▸ **Instruction**
In the records that follow, find the line containing "oplossing: hoe wij werken" and the line containing "preferencí cookies můžete", then transcribe both and every line between them exactly, omitting pictures.

▸ **Data entries**
+---+

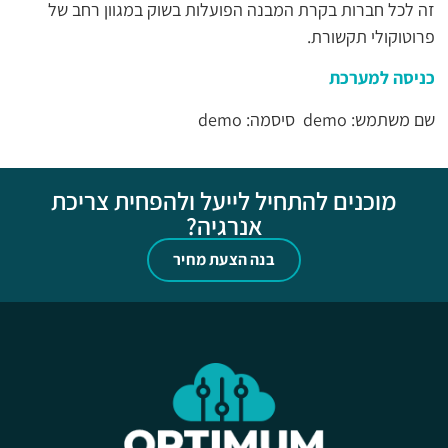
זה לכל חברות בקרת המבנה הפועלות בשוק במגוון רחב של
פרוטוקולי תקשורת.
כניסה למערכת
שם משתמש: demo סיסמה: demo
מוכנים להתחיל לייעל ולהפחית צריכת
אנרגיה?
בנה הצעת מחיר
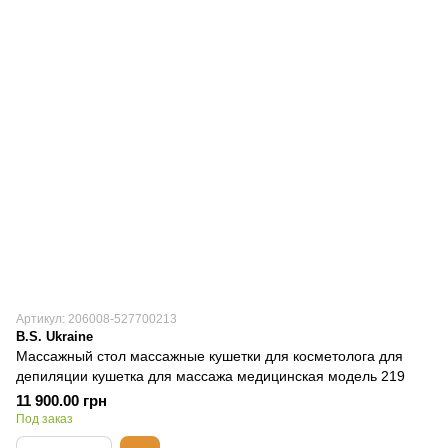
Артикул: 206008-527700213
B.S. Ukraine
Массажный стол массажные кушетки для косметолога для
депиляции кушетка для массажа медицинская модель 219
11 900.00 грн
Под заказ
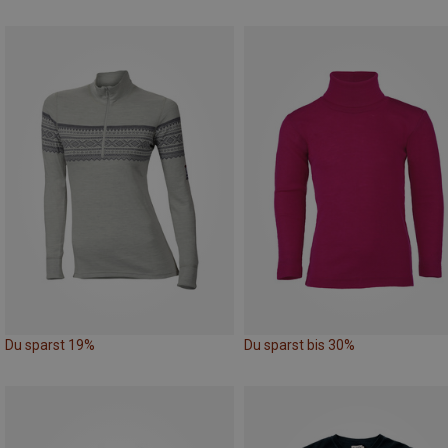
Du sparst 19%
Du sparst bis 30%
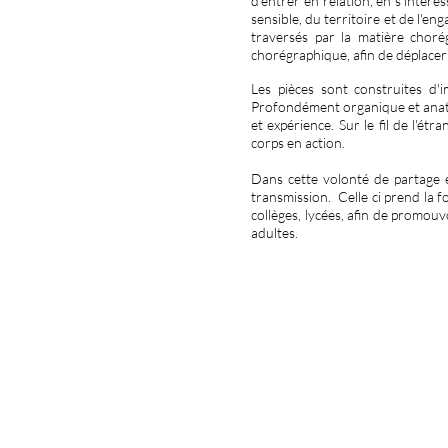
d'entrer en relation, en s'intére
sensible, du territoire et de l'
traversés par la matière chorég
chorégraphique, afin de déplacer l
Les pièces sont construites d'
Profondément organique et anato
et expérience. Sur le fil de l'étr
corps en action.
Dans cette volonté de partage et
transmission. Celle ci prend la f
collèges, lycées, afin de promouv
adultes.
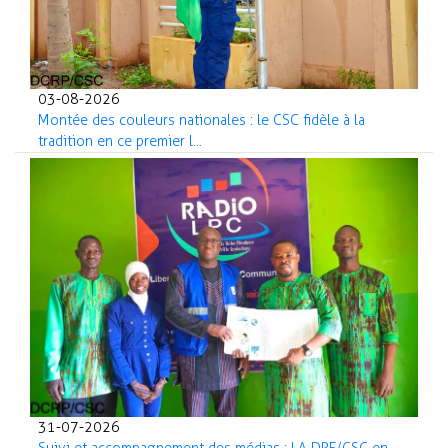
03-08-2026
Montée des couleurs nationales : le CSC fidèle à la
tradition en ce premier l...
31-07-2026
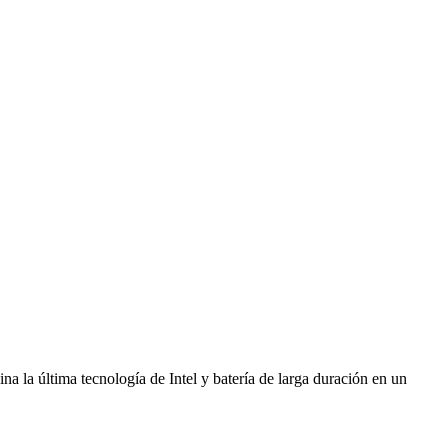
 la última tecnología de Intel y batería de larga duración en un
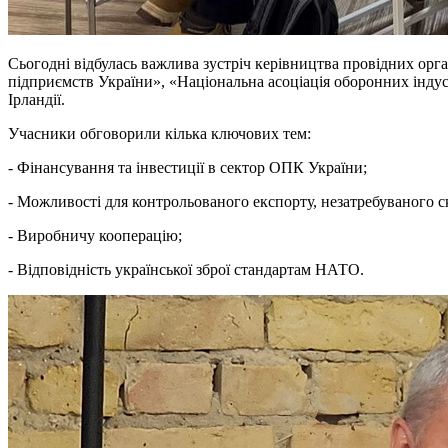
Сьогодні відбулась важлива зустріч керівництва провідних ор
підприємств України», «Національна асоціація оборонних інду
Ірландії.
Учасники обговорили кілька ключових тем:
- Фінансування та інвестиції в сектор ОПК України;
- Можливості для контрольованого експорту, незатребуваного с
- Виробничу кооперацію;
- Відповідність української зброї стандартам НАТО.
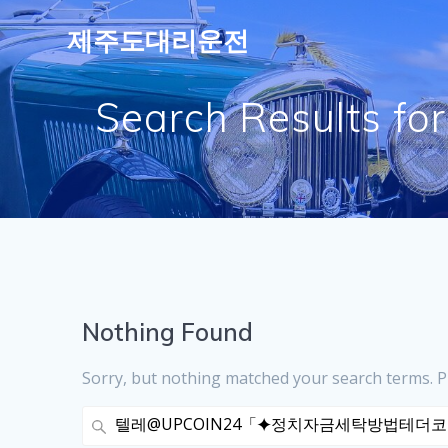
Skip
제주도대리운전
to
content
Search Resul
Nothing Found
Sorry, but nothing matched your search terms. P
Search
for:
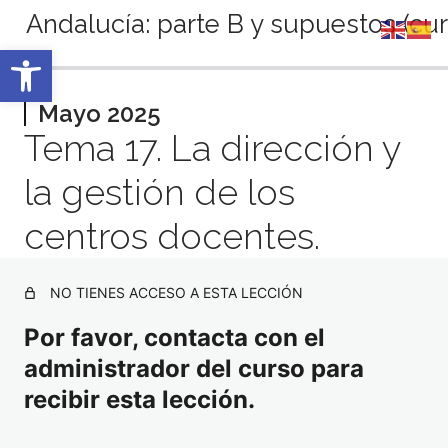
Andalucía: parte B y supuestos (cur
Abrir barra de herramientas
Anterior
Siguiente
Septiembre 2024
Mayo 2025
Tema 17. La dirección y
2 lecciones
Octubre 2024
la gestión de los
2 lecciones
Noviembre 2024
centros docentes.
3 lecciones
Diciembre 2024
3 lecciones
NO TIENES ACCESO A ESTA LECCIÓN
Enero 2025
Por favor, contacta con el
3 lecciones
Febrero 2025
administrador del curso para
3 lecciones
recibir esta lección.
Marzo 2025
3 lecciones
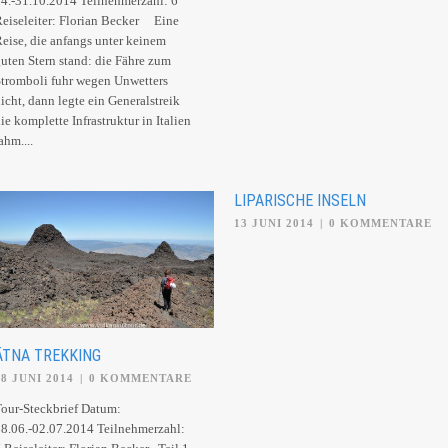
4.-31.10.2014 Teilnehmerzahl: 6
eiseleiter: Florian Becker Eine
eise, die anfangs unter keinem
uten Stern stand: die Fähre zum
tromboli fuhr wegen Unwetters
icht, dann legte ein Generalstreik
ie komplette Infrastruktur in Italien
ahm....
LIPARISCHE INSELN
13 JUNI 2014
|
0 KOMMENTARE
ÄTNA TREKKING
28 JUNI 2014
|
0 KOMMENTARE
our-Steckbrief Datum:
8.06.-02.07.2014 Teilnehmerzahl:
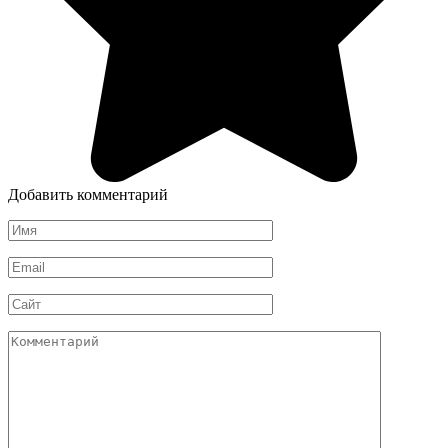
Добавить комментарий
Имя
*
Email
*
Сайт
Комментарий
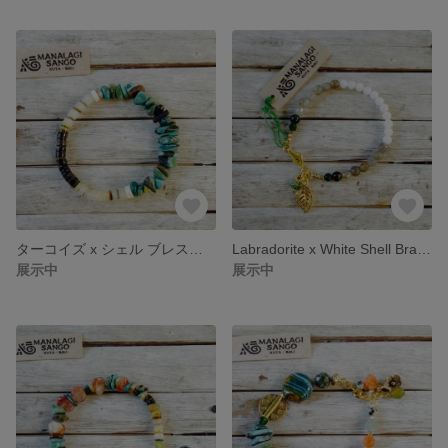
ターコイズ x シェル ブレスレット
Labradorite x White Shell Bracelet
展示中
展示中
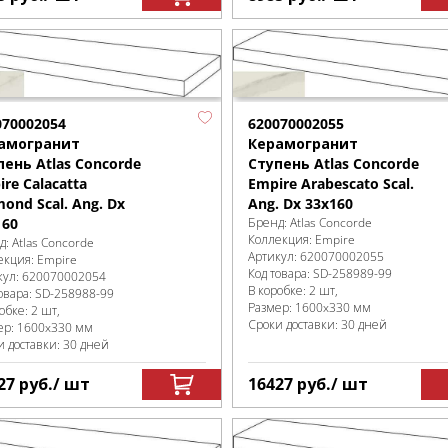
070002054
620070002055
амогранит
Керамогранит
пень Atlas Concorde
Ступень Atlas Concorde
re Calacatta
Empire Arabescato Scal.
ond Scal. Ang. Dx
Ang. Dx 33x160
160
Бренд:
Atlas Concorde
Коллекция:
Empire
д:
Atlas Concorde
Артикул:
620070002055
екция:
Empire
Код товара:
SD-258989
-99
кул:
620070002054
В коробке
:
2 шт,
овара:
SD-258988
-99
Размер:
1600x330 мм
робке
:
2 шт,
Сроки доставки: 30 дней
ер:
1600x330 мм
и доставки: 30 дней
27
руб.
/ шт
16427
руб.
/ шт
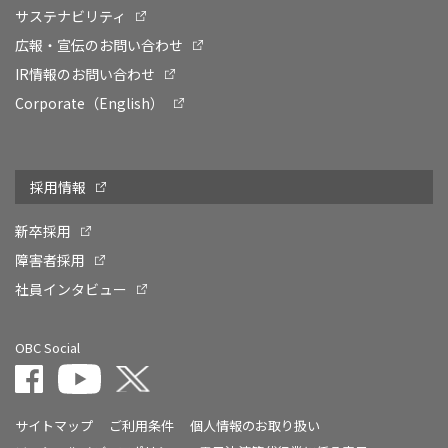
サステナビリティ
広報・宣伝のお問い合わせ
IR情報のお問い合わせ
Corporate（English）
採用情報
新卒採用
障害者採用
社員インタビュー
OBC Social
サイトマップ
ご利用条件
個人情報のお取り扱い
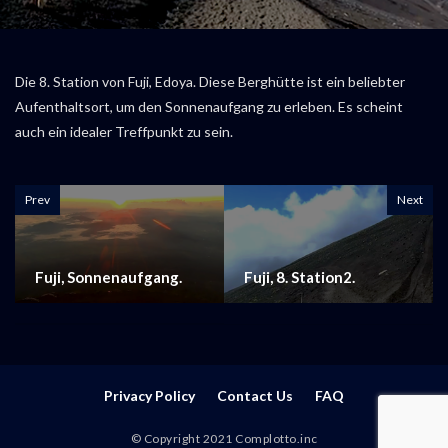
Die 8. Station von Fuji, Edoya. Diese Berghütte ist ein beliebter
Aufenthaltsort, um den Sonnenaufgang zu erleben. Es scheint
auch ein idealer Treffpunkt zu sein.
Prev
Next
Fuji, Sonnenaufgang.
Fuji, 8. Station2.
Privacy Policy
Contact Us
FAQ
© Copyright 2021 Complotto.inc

+---+

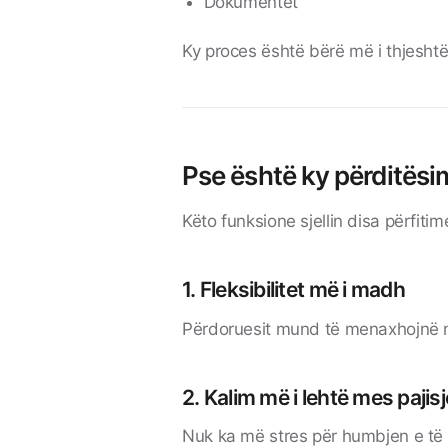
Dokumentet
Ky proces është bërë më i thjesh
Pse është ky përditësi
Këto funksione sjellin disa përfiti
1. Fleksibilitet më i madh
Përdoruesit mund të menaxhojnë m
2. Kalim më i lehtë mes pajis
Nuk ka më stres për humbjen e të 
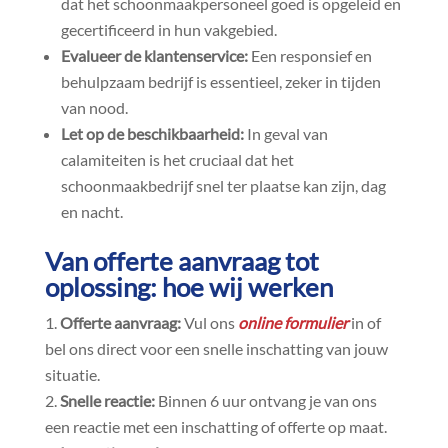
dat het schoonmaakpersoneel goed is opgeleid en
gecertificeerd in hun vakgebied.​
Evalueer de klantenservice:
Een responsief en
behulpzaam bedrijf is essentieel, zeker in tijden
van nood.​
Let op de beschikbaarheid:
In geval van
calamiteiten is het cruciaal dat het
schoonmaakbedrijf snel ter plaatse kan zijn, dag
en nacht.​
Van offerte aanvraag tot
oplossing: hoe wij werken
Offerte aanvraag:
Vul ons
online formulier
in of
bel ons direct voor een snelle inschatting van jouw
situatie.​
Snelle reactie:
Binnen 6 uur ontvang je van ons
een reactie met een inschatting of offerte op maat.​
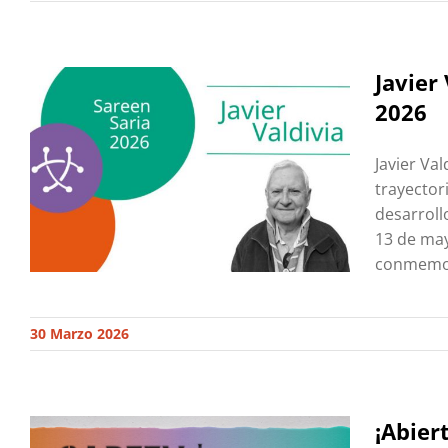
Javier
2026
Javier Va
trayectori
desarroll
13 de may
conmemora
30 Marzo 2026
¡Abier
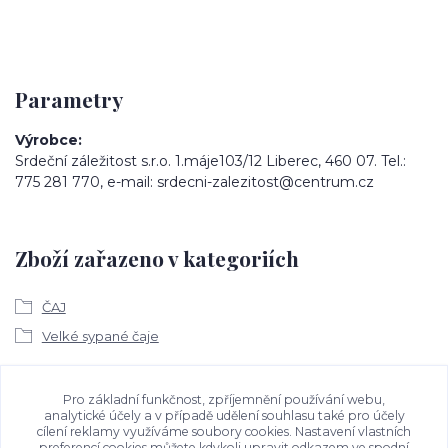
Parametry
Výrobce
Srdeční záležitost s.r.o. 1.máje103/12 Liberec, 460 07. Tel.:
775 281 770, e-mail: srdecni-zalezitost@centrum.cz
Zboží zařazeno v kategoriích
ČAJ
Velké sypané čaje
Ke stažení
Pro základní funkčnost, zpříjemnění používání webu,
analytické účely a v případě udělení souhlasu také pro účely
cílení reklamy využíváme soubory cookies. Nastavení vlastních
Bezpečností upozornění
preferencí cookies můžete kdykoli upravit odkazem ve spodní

+---+

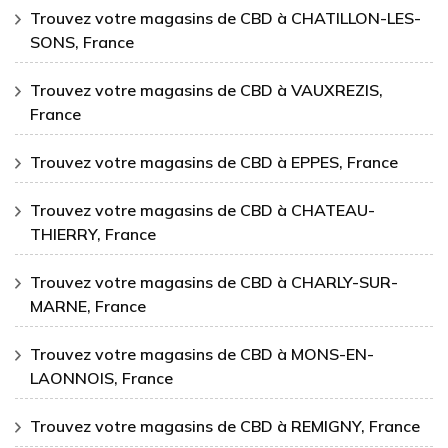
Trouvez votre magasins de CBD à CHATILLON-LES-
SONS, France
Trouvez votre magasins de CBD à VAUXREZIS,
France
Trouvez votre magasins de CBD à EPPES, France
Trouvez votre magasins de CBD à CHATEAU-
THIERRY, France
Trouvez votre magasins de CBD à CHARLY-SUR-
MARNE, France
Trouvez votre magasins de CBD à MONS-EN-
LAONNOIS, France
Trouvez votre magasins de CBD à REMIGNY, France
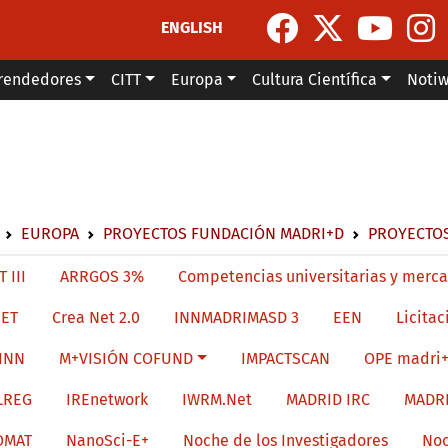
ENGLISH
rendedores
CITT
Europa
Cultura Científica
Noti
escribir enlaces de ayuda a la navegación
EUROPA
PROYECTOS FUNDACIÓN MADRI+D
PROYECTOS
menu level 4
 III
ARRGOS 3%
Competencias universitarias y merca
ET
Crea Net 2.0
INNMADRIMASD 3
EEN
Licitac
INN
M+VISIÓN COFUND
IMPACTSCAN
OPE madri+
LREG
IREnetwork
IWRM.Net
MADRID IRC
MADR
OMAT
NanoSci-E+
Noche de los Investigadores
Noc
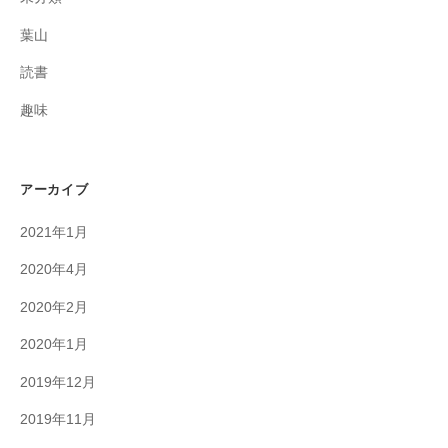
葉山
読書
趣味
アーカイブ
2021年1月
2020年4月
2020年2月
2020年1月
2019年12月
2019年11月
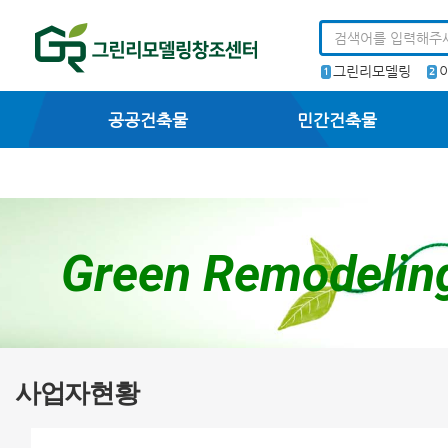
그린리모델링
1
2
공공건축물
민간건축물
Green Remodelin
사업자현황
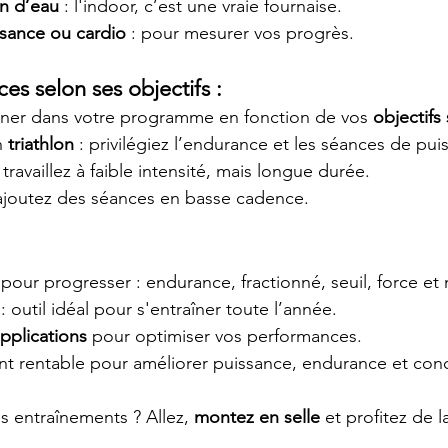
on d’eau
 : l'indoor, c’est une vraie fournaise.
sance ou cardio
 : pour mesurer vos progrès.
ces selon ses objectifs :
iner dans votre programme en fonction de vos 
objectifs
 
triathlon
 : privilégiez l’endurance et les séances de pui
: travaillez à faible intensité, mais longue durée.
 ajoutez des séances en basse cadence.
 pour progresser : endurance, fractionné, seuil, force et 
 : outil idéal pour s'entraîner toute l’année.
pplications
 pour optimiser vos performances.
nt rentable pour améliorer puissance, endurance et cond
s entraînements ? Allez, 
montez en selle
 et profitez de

+---+

▸ **Exercise answer**
oplossing: hoe wij werken
Offerte aanvraag:
Vul ons
online formulier
in of
bel ons direct voor een snelle inschatting van jouw
situatie.​
Snelle reactie:
Binnen 6 uur ontvang je van ons
een reactie met een inschatting of offerte op maat.​
Javier
2026
Javier Va
trayectori
desarroll
13 de may
conmemora
30 Marzo 2026
¡Abier
Parametry
Výrobce
Srdeční záležitost s.r.o. 1.máje103/12 Liberec, 460 07. Tel.:
775 281 770, e-mail: srdecni-zalezitost@centrum.cz
Zboží zařazeno v kategoriích
ČAJ
Velké sypané čaje
Ke stažení
Pro základní funkčnost, zpříjemnění používání webu,
analytické účely a v případě udělení souhlasu také pro účely
cílení reklamy využíváme soubory cookies. Nastavení vlastních
Bezpečností upozornění
preferencí cookies můžete kdykoli upravit odkazem ve spodní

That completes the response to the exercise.